Transcription+
The project Transcription+ (full title: ISO 24624:2016 - Transcription of spoken language: Resources, Documentation and multilingual demo corpus) is a cooperation project within the Text+ consortium of the National Research Data Infrastructure (NFDI).
The project is carried out between January 2026 and September 2026 by Thomas Schmidt at the Institute for Communication Studies of the University Duisburg-Essen.
The goal of the project is to improve documentation and tool support for the standard ISO 24624:2016 - Transcription of spoken language.
Documentation & Resources
Existing documentation of the standard will be revised, completed and published on a website. Resources like XML schemas and XSLT stylesheets will be gathered from different sources, harmonized, documented and assembled in a GitHub repository.
Demo Corpus
An improved version of the multilingual EXMARaLDA demo corpus will be made available in the standard format. The demo corpus will also be made accessible through an instance of the ZuMult platform.
Web services
An extended version of the TEILIcht web services (Fisseni/Schmidt 2020) will be published. The web services serve to convert, normalize, annotate or visualize transcript documents in the ISO/TEI format.
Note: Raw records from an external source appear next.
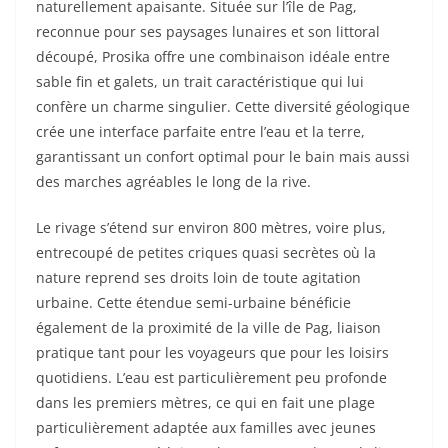
naturellement apaisante. Située sur l’île de Pag,
reconnue pour ses paysages lunaires et son littoral
découpé, Prosika offre une combinaison idéale entre
sable fin et galets, un trait caractéristique qui lui
confère un charme singulier. Cette diversité géologique
crée une interface parfaite entre l’eau et la terre,
garantissant un confort optimal pour le bain mais aussi
des marches agréables le long de la rive.
Le rivage s’étend sur environ 800 mètres, voire plus,
entrecoupé de petites criques quasi secrètes où la
nature reprend ses droits loin de toute agitation
urbaine. Cette étendue semi-urbaine bénéficie
également de la proximité de la ville de Pag, liaison
pratique tant pour les voyageurs que pour les loisirs
quotidiens. L’eau est particulièrement peu profonde
dans les premiers mètres, ce qui en fait une plage
particulièrement adaptée aux familles avec jeunes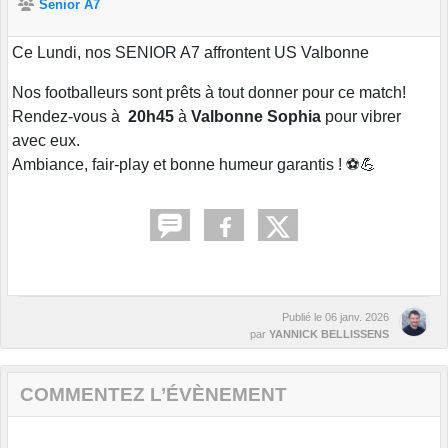
Senior A7
Ce Lundi, nos SENIOR A7 affrontent US Valbonne
Nos footballeurs sont prêts à tout donner pour ce match!
Rendez-vous à
20h45
à
Valbonne Sophia
pour vibrer
avec eux.
Ambiance, fair-play et bonne humeur garantis ! ⚽💪
Publié le
06 janv. 2026
par
YANNICK BELLISSENS
COMMENTEZ L’ÉVÈNEMENT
The project starts in January 2026. Watch this page for news. Feel free to contact me for any questions.
References
Schmidt, Thomas (2011): A TEI-based approach to standardising spoken language transcription. In: Journal of the Text Encoding Initiative 1. 2011.
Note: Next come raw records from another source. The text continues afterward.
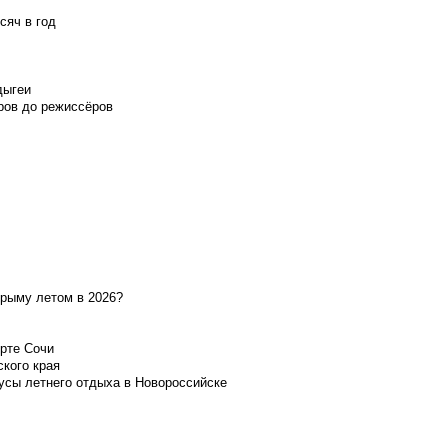
сяч в год
дыгеи
ров до режиссёров
Крыму летом в 2026?
орте Сочи
ского края
усы летнего отдыха в Новороссийске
Bernhard Fisseni, Thomas Schmidt (2020): CLARIN Web Services for TEI-annotated Transcripts of Spoken Language. In: Selected Papers from the CLARIN Annual Conference 2019. Linköping University Electronic Press: Linköping, pp. 12–22.
Hanna Hedeland, Thomas Schmidt (2022): The TEI-based ISO Standard ‘Transcription of spoken language’ as an Exchange Format within CLARIN and beyond. In: Selected Papers from the CLARIN Annual Conference 2021. Linköping University Electronic Press: Linköping, pp. 34–45.
Werthmann, Antonina (2025): From spoken language data to TEI-based ISO standard. In: Bański, Piotr, Heid, Ulrich, Herzberg, Laura (eds.): Harmonizing language data. Standards for linguistic resources. (= Digital Linguistics 4). Berlin / Boston: de Gruyter. S. 145-168.